于是请两宫太后上香焚表,燕国长公主在一旁念念有辞,乞告于上天,请神灵下降,行天人勾通之术,占吉凶未卜之事。
其时营帐中灯烛俱明,正当中设一神坛,坛上置一只沙盘,两根木棍钉成丁字形,木棍的两头分别托于太子晟与宁安公主左右手的食指之上。
陈太后双手合什,先问道:圣驾此去江南,是吉是凶?请上仙示之。
乩木一阵乱动,沙盘上现出歪歪扭扭的字迹,说是字迹却又诲涩难辩,燕国长公主看了半响,方认出是个回字。
陈太后喜道:这必是上仙说,圣驾去了江南之后,自有再回洛都之时,所以特地降示了一个回字。
周太后也喜道:阿弥陀佛,如此甚好!这位上仙不知是何人,待日后回京,定要替他重塑金身,再造宫观,使百姓万民尊奉敬仰。
陈太后说:此即是长生大帝君降临无疑,吾平日常常跟你说过的。吾在宫中便日常供奉虔敬,所以逢凶化吉,遇难呈祥,全仗长生大帝君暗中护佑。
两宫太后说话之际,汪皇后也上前卜问。她问的是她的儿子太子晟究竟能不能登基即位?这话她当然不能明说,只能默默在心中暗祷。
沙盘上依然现出字迹来,这一回乃是清清楚楚的一个“王”字。
汪皇后看到这字,又是心惊又是欢喜。心惊者,这王字,是不是说太子将降而为王?欢喜者,王,也是未必不是王于天下为天下主的意思。
唐贵妃也上来问卜,她求问的问题与汪皇后一模一样,自然也是不敢出声,只是心头默诵。
这一次沙盘上出现的字连燕国长公主都辩识不出。众人都伸长头颈看,李贤妃看出象个“亡”字,纳闷在心里也不敢说;陈太后觉得像是“王”字,不过字写得潦草了些;周太后看着象个“三”字,正捉摸着是不是喻含“三生有幸”的意思;而孙淑妃怎么看都觉得是个“了”字,了!什么意思?这似乎不是什么好预兆!
唐贵妃看了半晌,方笑道:我瞧着是个王字,不是么?
众人于是都释然,杂乱说道:你还别说,的的确确是个“王”字!二皇子不是封作庆王么?自然是应了这个王字了!
柳贵人是最后一个上来卜问的,她问的是她和欢郎能不能鸾凤和鸣,白首相共?
乩木在沙盘上七扭八拐,最后颓然倒在沙盘上,原来是太子晟闭着眼睛正在迷迷糊糊的打瞌睡,一不小心中失了手。
汪皇后叫内侍弄来凉水激醒太子,她心中还有许多问题要问,所以太子再渴睡也得坚持一下。

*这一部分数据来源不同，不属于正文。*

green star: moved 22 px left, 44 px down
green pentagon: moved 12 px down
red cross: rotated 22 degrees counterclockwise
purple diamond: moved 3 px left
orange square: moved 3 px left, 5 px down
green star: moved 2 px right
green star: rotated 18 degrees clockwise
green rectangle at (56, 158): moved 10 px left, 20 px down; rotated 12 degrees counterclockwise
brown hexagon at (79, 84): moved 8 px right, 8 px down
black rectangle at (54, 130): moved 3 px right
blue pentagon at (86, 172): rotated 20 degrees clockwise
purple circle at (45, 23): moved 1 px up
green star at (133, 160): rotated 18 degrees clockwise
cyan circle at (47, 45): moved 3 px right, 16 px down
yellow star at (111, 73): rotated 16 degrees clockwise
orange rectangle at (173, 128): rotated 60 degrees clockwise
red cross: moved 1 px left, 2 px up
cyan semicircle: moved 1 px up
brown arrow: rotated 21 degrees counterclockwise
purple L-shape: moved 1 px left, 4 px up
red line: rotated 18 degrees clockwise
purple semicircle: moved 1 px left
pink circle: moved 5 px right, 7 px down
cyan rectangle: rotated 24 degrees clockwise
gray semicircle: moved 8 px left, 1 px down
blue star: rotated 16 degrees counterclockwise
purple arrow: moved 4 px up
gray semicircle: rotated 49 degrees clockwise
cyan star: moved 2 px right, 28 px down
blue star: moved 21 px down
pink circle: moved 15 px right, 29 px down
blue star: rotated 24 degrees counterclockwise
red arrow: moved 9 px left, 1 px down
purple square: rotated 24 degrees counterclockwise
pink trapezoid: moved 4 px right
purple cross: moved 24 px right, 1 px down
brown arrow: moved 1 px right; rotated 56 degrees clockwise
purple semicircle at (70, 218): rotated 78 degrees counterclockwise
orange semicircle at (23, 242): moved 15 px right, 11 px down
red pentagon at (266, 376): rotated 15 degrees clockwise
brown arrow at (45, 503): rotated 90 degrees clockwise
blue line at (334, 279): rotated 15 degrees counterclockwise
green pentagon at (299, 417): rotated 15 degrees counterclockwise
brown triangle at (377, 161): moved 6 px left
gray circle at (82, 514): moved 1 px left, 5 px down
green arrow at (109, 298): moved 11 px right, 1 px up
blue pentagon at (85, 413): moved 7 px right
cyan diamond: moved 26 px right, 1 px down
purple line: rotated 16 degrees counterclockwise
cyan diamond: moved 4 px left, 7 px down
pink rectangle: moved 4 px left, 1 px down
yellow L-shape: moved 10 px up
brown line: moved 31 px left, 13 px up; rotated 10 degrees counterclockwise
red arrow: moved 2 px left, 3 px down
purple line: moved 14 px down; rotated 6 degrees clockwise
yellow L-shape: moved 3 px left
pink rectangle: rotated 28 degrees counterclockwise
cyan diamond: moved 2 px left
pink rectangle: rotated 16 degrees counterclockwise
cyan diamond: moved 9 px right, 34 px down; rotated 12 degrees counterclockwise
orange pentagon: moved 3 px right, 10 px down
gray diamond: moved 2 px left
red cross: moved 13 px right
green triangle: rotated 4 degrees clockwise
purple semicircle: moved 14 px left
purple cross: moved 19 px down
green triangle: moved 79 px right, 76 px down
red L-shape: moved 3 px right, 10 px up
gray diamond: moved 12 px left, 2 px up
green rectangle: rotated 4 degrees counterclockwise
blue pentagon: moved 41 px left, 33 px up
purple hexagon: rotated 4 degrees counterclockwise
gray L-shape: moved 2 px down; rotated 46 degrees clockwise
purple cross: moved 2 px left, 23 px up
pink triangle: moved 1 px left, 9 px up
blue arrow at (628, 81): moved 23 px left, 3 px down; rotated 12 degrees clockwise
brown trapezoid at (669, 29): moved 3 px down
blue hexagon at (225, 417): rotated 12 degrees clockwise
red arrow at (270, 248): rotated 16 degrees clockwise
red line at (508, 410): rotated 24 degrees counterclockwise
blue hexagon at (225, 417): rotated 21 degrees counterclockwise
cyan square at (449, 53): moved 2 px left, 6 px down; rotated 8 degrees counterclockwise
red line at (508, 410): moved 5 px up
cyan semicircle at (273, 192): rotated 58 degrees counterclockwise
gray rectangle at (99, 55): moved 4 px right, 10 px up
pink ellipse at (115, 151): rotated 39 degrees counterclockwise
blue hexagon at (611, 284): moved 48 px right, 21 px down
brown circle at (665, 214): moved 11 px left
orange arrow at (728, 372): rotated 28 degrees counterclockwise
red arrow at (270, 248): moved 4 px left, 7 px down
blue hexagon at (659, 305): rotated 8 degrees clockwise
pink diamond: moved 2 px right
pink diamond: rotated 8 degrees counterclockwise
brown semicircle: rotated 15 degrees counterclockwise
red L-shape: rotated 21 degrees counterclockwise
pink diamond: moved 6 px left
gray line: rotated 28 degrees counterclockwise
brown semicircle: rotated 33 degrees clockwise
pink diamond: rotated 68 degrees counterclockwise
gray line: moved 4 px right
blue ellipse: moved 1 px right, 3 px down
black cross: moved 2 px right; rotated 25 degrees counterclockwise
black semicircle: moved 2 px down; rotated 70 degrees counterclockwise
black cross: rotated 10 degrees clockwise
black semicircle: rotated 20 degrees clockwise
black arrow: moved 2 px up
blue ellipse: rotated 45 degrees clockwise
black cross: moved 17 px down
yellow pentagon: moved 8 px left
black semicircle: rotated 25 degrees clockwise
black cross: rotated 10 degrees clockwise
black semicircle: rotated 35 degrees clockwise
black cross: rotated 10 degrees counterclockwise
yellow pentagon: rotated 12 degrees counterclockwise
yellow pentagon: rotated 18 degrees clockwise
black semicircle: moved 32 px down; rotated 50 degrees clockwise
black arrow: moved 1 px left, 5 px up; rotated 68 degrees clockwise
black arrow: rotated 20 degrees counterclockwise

于是摆上沙盘,搭好乩木,燕国长公主重又开始念念祝祷。后妃们兴致依然不减,争先恐后的抢着发问。
乩木在沙盘上飞快的写字,字尚未写成形状,突然间锣声惊响,众人都是一惊,陈太后正要叫人去探听,已经有人跌跌撞撞的冲进来,颤声禀报:皇上请两宫太后和各位娘娘速速移驾,有贼兵来袭!